President Donald Trump signed a directive today that prevents the military from accepting transgender recruits, making official a policy that he first proposed in a series of tweets last month.
The directive also gives Defense Secretary Jim Mattis the authority to determine whether active-duty service members can continue to serve, and prevents the Pentagon from paying for their sex reassignment surgeries if they have not yet started to transition.
The order reverses an Obama-era policy that had allowed transgender service members to serve openly for the first time in history, and that had created a road map for the military to begin accepting new transgender recruits. In the directive, Trump wrote that the Obama administration had failed to prove that openly transgender service members “would not hinder military effectiveness and lethality, disrupt unit cohesion, or tax military resources.” Trump gave Mattis six months to come up with a plan to implement the policy reversal, which also applies to the Coast Guard.

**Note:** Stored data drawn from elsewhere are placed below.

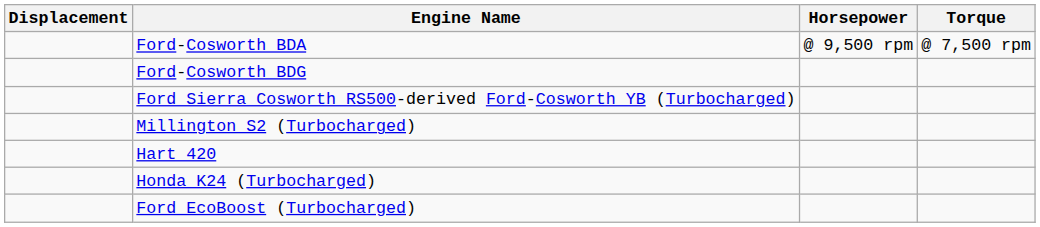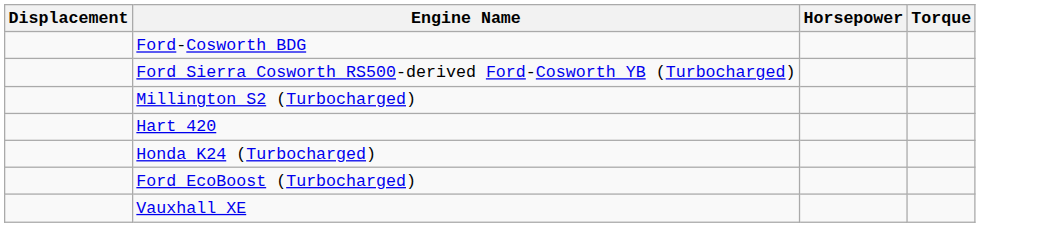- row: Ford-Cosworth BDA | @ 9,500 rpm | @ 7,500 rpm
+ row: Vauxhall XE
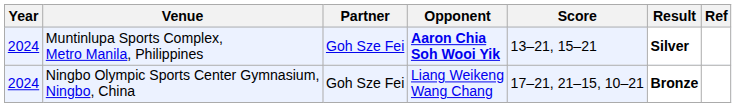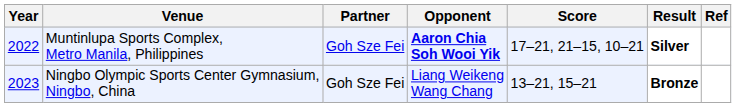Muntinlupa Sports Complex, Metro Manila, Philippines | Year: 2024 -> 2022
Muntinlupa Sports Complex, Metro Manila, Philippines | Score: 13–21, 15–21 -> 17–21, 21–15, 10–21
Ningbo Olympic Sports Center Gymnasium, Ningbo, China | Year: 2024 -> 2023
Ningbo Olympic Sports Center Gymnasium, Ningbo, China | Score: 17–21, 21–15, 10–21 -> 13–21, 15–21
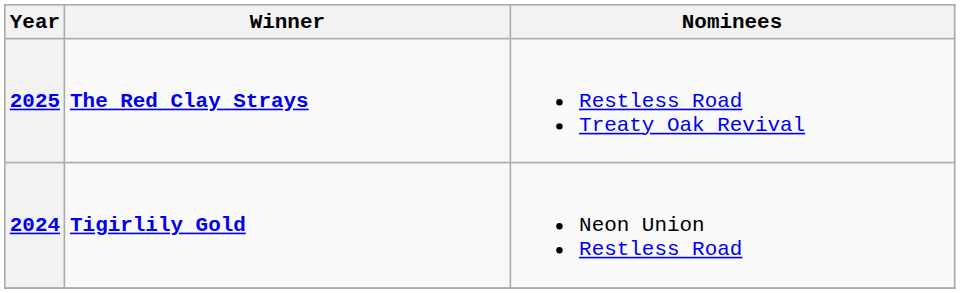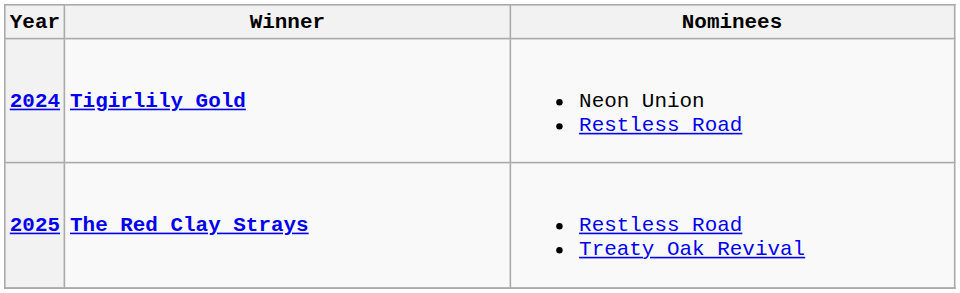rows swapped: 2025 <-> 2024
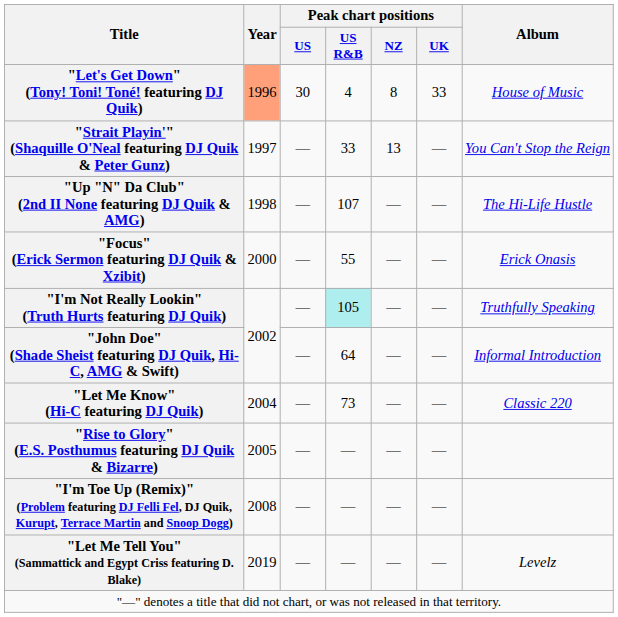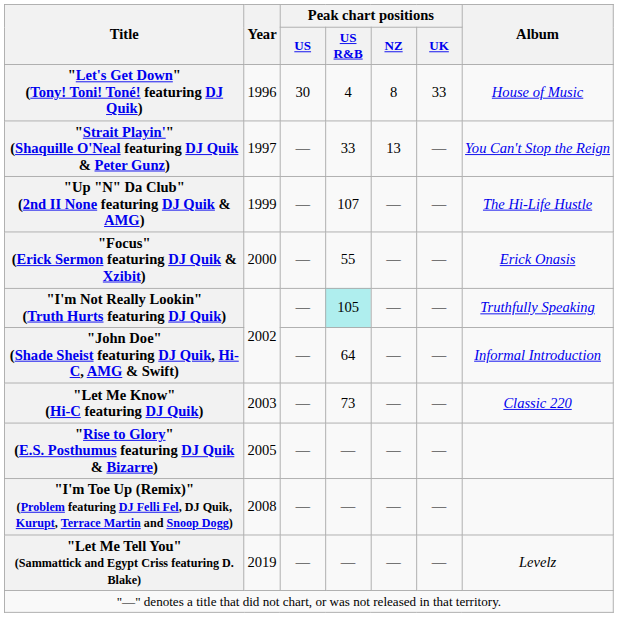"Let's Get Down" (Tony! Toni! Toné! featuring DJ Quik) | Year: lightsalmon background -> no background
"Up "N" Da Club" (2nd II None featuring DJ Quik & AMG) | Year: 1998 -> 1999
"Let Me Know" (Hi-C featuring DJ Quik) | Year: 2004 -> 2003
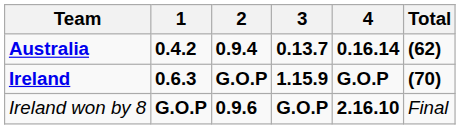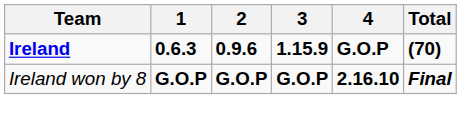- row: Australia | 0.4.2 | 0.9.4 | 0.13.7 | 0.16.14 | (62)
Ireland | 2: G.O.P -> 0.9.6
Ireland won by 8 | 2: 0.9.6 -> G.O.P
Ireland won by 8 | Total: normal -> bold
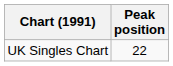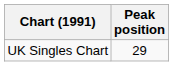UK Singles Chart | Peak position: 22 -> 29
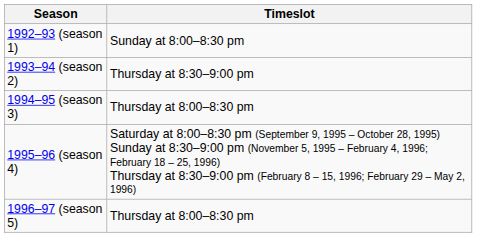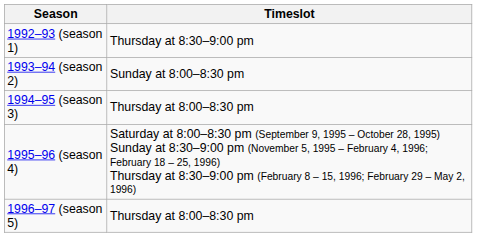1992–93 (season 1) | Timeslot: Sunday at 8:00–8:30 pm -> Thursday at 8:30–9:00 pm
1993–94 (season 2) | Timeslot: Thursday at 8:30–9:00 pm -> Sunday at 8:00–8:30 pm
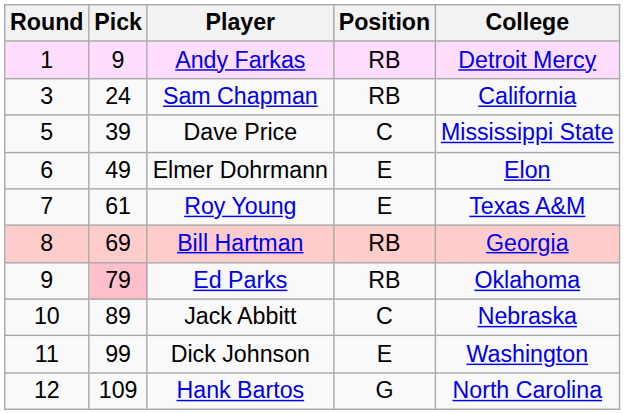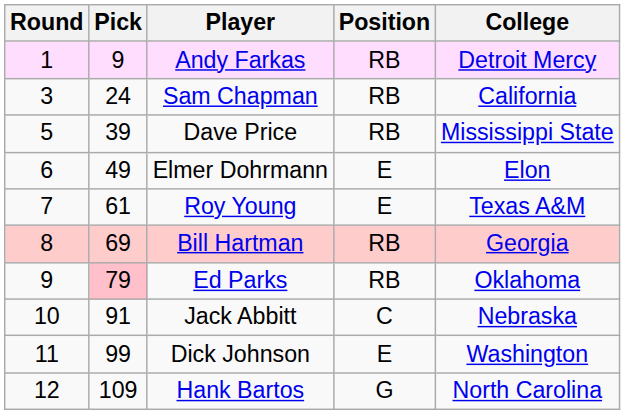Dave Price | Position: C -> RB
Jack Abbitt | Pick: 89 -> 91
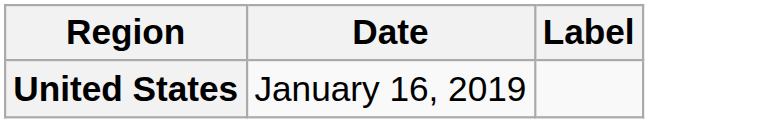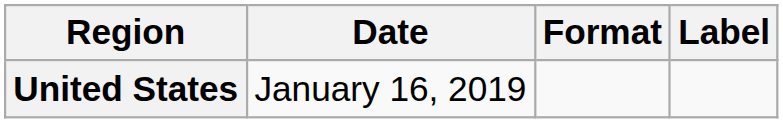+ column: Format
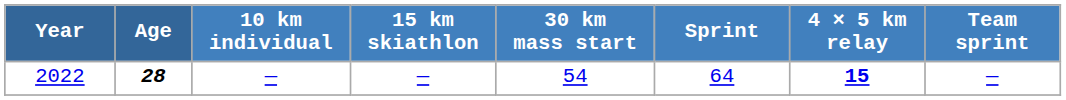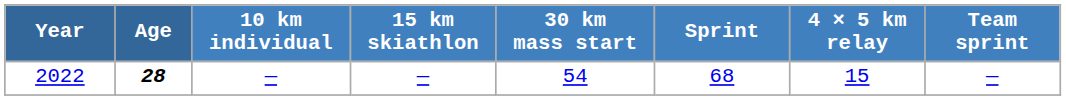2022 | Sprint: 64 -> 68
2022 | 4 × 5 km relay: bold -> normal
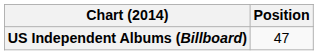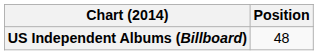US Independent Albums (Billboard) | Position: 47 -> 48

Thousands of transgender troops are currently serving in the military. RAND Corp. estimates that between 1,320 and 6,600 are serving, while advocacy groups suggest there are about 15,000 transgender service members.
Transgender rights groups are already fighting the policy reversal in court. Earlier this month, the National Center for Lesbian Rights and GLBTQ Legal Advocates & Defenders filed a lawsuit in hopes of preventing the ban from going into effect. Now, the groups are preparing to file a new motion to block implementation of the ban. “This policy is a shameful slap in the face to people who put their lives on the line everyday to defend our country,” said Jennifer Levi of GLBTQ Legal Advocates and Defenders in a statement. “We are moving quickly with our plaintiffs to see that a court puts a stop to this latest demonstration of President Trump playing politics with people’s lives.” Other groups, including Lambda Legal and OutServe-SLDN, have also pledged to sue as soon as Monday.